My hands need pen, book, people and brush.
Trowel, seed, balm and bandage.
You will say ‘But motherhood!
No greater task! You have work enough!
And it is, and I do.
These chubby smiles fill up my heart.
But I have more than heart.
I have hands.
Hands that want to be dirty
With more than poo and puke.
Hands that will work
To show me who I am.
Where the rubber hits the road….
(no pun intended)
The past few days has seen some serious discussion in our house, (in between furious blog watching). It’s not something I had imagined would be up for debate and there will no doubt be a few gleeful readers delighted to see me eat my vehement words: ‘I WILL NOT BE HAVING ANY MORE CHILDREN’. And boy did I mean it – as only a women can when labour, stitches and breastfeeding are still causing flashbacks after child number two.
But we’ve been looking at our wee family of late and we’re not sure it’s complete yet. There’s room for a bit more mayhem and wonder, in fact it’s beginning to feel like we might miss a key player if we continue to base our decision on how much I hate pregnancy and all that it and newborns entail. Not to mention the systematic destruction of the body I once knew and loved (well, maybe not loved, but it’s all relative).
Anyway, I like to approach these things with nice tidy columns of ‘pros’ and ‘cons’. But unfortunately those aren’t the most helpful categories in this decision because on the ‘cons’ side the list seems endless; the biggest factors being time, money and environmental impact. The last of these is probably the one that is making me hesitate most and I find myself tied in knots as I try to bring my thoughts on Christian family and Godly stewardship into conversation with each other.
Does God have an opinion on the number of children I have?

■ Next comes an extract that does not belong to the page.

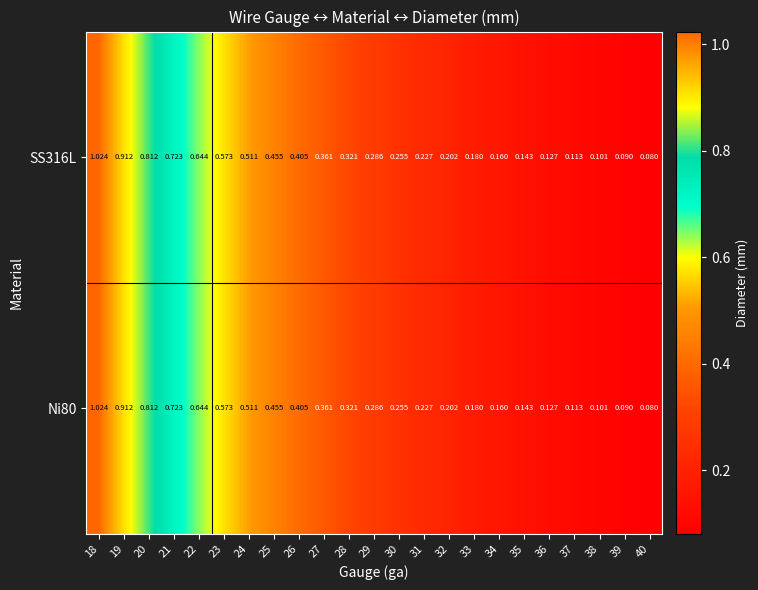

Reading left to right, what are all the values shown in this chart?

SS316L: 18=1.0	19=0.9	20=0.8	21=0.7	22=0.6	23=0.6	24=0.5	25=0.5	26=0.4	27=0.4	28=0.3	29=0.3	30=0.3	31=0.2	32=0.2	33=0.2	34=0.2	35=0.1	36=0.1	37=0.1	38=0.1	39=0.1	40=0.1
Ni80: 18=1.0	19=0.9	20=0.8	21=0.7	22=0.6	23=0.6	24=0.5	25=0.5	26=0.4	27=0.4	28=0.3	29=0.3	30=0.3	31=0.2	32=0.2	33=0.2	34=0.2	35=0.1	36=0.1	37=0.1	38=0.1	39=0.1	40=0.1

Kids are part of his blessing to us aren’t they? Would he rather I save the planet or follow the desires of my heart for good things?
I don’t want to make this decision in the bubble of my family and their needs. Some of those who study the impact of population growth on the environment recommend we simply replace ourselves: two kids at most to limit the damage we are doing to our world. I want to take seriously my call to be a good steward of God’s creation and I know that means a bit of self-denial and sacrifice for the greater good – and let’s remember the ‘greater good’ includes my own two children and the world they will inhabit. But in this case isn’t the cost a little high? In later life I may get to sit smugly and remember how I helped save the world but what about the regret of the child I never had. Is that desperately self-indulgent?
Which brings me back to my nice, tidy, useless little list and the ‘pros’ side. And here it is: I would really love to have a third child. That’s it, that’s all I got. Despite my struggles with motherhood, and the frustrations of being a stay-at-home Mum (more on that in another post) my family doesn’t feel complete yet.
Luckily, environmental impact is about far more than numbers:
‘If we had 9bn people who were all vegetarian and walking to work, that’s very different to 9bn Americans driving to work and having hamburgers every day. For sure, if there were 1bn people we wouldn’t have the problems we do today, but numbers per se are not the problem alone – we have to look at the other side: consumption.’
The Guardian to the rescue once again.
So maybe deciding to have a third child goes hand in hand with a commitment to a more radical lifestyle – one that doesn’t just pay lip service to being ‘greener’ but treats seriously the call to sustainable living. I could almost get caught up in the romance of a plot of land, organic veg and a rain butt…… until I think about the realities of reusable nappies.
Hmmm….more thought and discussion to be had with Jayber I think.
He may escape the scalpel a little longer.